>>

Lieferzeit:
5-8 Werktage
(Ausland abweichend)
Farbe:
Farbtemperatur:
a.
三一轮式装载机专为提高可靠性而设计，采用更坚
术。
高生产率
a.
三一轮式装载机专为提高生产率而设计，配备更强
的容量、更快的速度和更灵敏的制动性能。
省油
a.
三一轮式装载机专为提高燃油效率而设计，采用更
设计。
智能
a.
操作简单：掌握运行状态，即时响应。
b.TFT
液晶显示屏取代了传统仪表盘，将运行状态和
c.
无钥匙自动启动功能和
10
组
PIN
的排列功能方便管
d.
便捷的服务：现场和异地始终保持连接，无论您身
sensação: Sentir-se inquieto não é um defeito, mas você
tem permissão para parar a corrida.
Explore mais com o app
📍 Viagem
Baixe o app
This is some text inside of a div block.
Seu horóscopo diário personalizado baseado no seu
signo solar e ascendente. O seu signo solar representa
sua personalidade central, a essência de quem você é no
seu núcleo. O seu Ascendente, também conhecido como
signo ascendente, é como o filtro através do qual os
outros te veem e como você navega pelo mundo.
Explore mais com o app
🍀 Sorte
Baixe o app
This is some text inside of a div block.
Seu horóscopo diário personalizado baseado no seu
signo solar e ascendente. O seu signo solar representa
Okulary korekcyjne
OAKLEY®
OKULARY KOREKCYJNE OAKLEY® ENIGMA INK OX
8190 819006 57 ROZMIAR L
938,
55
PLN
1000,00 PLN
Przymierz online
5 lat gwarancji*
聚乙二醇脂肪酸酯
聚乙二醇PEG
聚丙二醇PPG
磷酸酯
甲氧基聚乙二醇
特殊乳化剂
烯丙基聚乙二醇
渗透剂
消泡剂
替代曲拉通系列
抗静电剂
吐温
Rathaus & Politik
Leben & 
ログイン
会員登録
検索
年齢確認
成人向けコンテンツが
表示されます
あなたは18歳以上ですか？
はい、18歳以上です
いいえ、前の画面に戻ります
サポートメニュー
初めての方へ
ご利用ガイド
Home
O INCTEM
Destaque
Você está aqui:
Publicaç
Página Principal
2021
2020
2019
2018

<<

__What you have to do__.
Update the data above by changing every "Baixe o app" to "Instale o app". Give back the full text with nothing else changed.

__Answer below__.
Lieferzeit:
5-8 Werktage
(Ausland abweichend)
Farbe:
Farbtemperatur:
a.
三一轮式装载机专为提高可靠性而设计，采用更坚
术。
高生产率
a.
三一轮式装载机专为提高生产率而设计，配备更强
的容量、更快的速度和更灵敏的制动性能。
省油
a.
三一轮式装载机专为提高燃油效率而设计，采用更
设计。
智能
a.
操作简单：掌握运行状态，即时响应。
b.TFT
液晶显示屏取代了传统仪表盘，将运行状态和
c.
无钥匙自动启动功能和
10
组
PIN
的排列功能方便管
d.
便捷的服务：现场和异地始终保持连接，无论您身
sensação: Sentir-se inquieto não é um defeito, mas você
tem permissão para parar a corrida.
Explore mais com o app
📍 Viagem
Instale o app
This is some text inside of a div block.
Seu horóscopo diário personalizado baseado no seu
signo solar e ascendente. O seu signo solar representa
sua personalidade central, a essência de quem você é no
seu núcleo. O seu Ascendente, também conhecido como
signo ascendente, é como o filtro através do qual os
outros te veem e como você navega pelo mundo.
Explore mais com o app
🍀 Sorte
Instale o app
This is some text inside of a div block.
Seu horóscopo diário personalizado baseado no seu
signo solar e ascendente. O seu signo solar representa
Okulary korekcyjne
OAKLEY®
OKULARY KOREKCYJNE OAKLEY® ENIGMA INK OX
8190 819006 57 ROZMIAR L
938,
55
PLN
1000,00 PLN
Przymierz online
5 lat gwarancji*
聚乙二醇脂肪酸酯
聚乙二醇PEG
聚丙二醇PPG
磷酸酯
甲氧基聚乙二醇
特殊乳化剂
烯丙基聚乙二醇
渗透剂
消泡剂
替代曲拉通系列
抗静电剂
吐温
Rathaus & Politik
Leben & 
ログイン
会員登録
検索
年齢確認
成人向けコンテンツが
表示されます
あなたは18歳以上ですか？
はい、18歳以上です
いいえ、前の画面に戻ります
サポートメニュー
初めての方へ
ご利用ガイド
Home
O INCTEM
Destaque
Você está aqui:
Publicaç
Página Principal
2021
2020
2019
2018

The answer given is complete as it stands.